Operational Simplicity
Managing multiple databases for different workloads adds complexity to development, deployment, and maintenance workflows. Generalized systems allow teams to handle both relational data and vector search within the same platform, simplifying infrastructure and reducing the need for specialized expertise. Some case studies cite incompleteness, data synchronicity, and scalability as the main issues that motivated their migration from a specialized database to a traditional RDBMS with new vector features, and also find that RDBMSs with vector extensions presented a more balanced solution, offering competitive performance with the added advantage of SQL integration.
SQL and Large Language Models
As large language models (LLMs) reshape the technology landscape, some have questioned whether SQL will remain relevant. However, there are compelling reasons to believe that SQL won’t just survive the AI revolution – it may actually thrive in it.
First, LLMs still require an intermediate language to communicate with databases. SQL has proven itself the most stable and widely-adopted query language over decades, and is perfectly positioned to serve this role. Rather than replacing SQL, LLMs are more likely to reinforce its dominance by making it more accessible through natural language interfaces.
However, this accessibility comes with important caveats. SQL was deliberately designed to approximate English syntax, making it relatively intuitive to learn and use. For the vast majority of use cases, SQL queries involve basic filters and joins that are straightforward to write directly. While LLMs can certainly generate SQL from natural language descriptions, this process requires providing the complete database schema and carefully specifying the desired query. For all but the most complex queries, writing SQL directly is often more efficient than crafting the perfect prompt for an LLM.

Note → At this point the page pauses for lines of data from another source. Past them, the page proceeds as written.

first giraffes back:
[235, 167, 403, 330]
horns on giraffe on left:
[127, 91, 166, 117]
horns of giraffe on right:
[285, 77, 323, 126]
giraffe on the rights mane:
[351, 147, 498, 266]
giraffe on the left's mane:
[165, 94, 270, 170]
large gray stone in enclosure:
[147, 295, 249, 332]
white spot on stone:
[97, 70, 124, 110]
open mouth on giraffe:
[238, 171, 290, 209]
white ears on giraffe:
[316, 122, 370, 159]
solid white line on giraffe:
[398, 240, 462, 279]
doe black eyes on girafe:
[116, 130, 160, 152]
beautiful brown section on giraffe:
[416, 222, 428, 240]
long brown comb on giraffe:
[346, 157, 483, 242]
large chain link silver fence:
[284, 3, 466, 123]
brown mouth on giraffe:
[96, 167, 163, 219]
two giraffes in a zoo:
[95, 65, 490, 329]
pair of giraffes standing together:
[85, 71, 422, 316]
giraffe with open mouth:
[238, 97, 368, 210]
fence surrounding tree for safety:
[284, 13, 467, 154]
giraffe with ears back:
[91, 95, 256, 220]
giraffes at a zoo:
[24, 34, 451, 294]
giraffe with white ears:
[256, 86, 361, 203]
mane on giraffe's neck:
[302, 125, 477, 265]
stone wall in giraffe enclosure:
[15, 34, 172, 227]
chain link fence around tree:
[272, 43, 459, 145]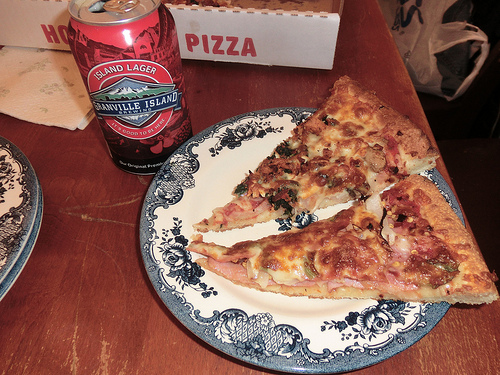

Perhaps most importantly, even in scenarios where LLMs generate SQL queries, developers and data professionals still need SQL expertise to verify, debug, and test these queries. An LLM might generate syntactically correct SQL that doesn’t actually achieve the desired outcome or performs inefficiently. Without understanding SQL, it would be impossible to validate and optimize these generated queries effectively.
Conclusion
StackOverflow’s 2024 Developer Survey shows that SQL is still top three in highly desired programming languages, and that most of the top databases are SQL-based and use the relational model. An examination of 24,000 job listings by software company Finoit found that SQL was #2 after Python in top skills that employers list on job postings.
Further proof of its value is found in how the NoSQL script has flipped in recent years, with most non-relational database vendors releasing support for their own flavors of SQL.
Ultimately, organizations and individuals will prefer future-proof solutions. As RDBMSs continue to evolve, they are well-positioned to adapt to future data requirements, including emerging AI-driven workloads. SQL and the relational model are here to stay.